Sea Con LLC, the project general contractor, prepared a 1,500-square-foot level pad for the detention and active treatment system equipment. Groundwater and site stormwater were directed to the primary detention tank. Initially, the system was operated in batches to prove that the process produced effluent that met the AO discharge limits. After successfully treating two consecutive batches and authorization from DOE, the system was switched to automated flow-through mode. Once the system was operating in an automatic mode, Sea Con installed pumps throughout the site that continuously transferred construction water to the treatment system. Even with a historically wet winter, the treatment system was able to keep pace with the construction dewatering activities. This allowed earthwork and concrete activities to continue unimpeded through the winter season. To ensure compliance with the DOE standards, analytical samples were and continue to be taken weekly, confirming discharge requirements are being met.
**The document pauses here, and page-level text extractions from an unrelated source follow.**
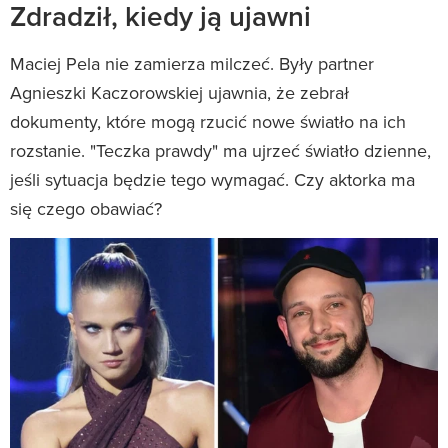
Zdradził, kiedy ją ujawni
Maciej Pela nie zamierza milczeć. Były partner
Agnieszki Kaczorowskiej ujawnia, że zebrał
dokumenty, które mogą rzucić nowe światło na ich
rozstanie. "Teczka prawdy" ma ujrzeć światło dzienne,
jeśli sytuacja będzie tego wymagać. Czy aktorka ma
się czego obawiać?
Management of site BMPs is still required even with an active treatment system onsite. Sea Con has been consistent with BMP upgrades and maintenance but chose to bring in WaterTectonics’ certified erosion and sediment control leads (CESCLs) to perform weekly site inspections as required by DOE’s NPDES permit. Inspections include a full evaluation of current construction-site BMPs, water-quality sampling, and site visit summary reports. Monthly discharge monitoring reports were filed with DOE as part of this service as well.
To date, water discharged from the site has met CSWGP/AO standards. As earthwork activities wrap up and the project moves into vertical development, the active treatment system will be scaled back to save both expenses and construction space. Influent water-quality testing will dictate the ability to remove treatment components as the pathways of exposure are eliminated.
Without active treatment and a thoughtful construction management team, this project would have been delayed at best or worse, completely shelved. The mix of poor site soils, widespread contamination, environmentally critical areas, and last-minute regulatory changes made redevelopment a significant challenge. With the project team working together toward common goals, this project has continued on schedule and on budget.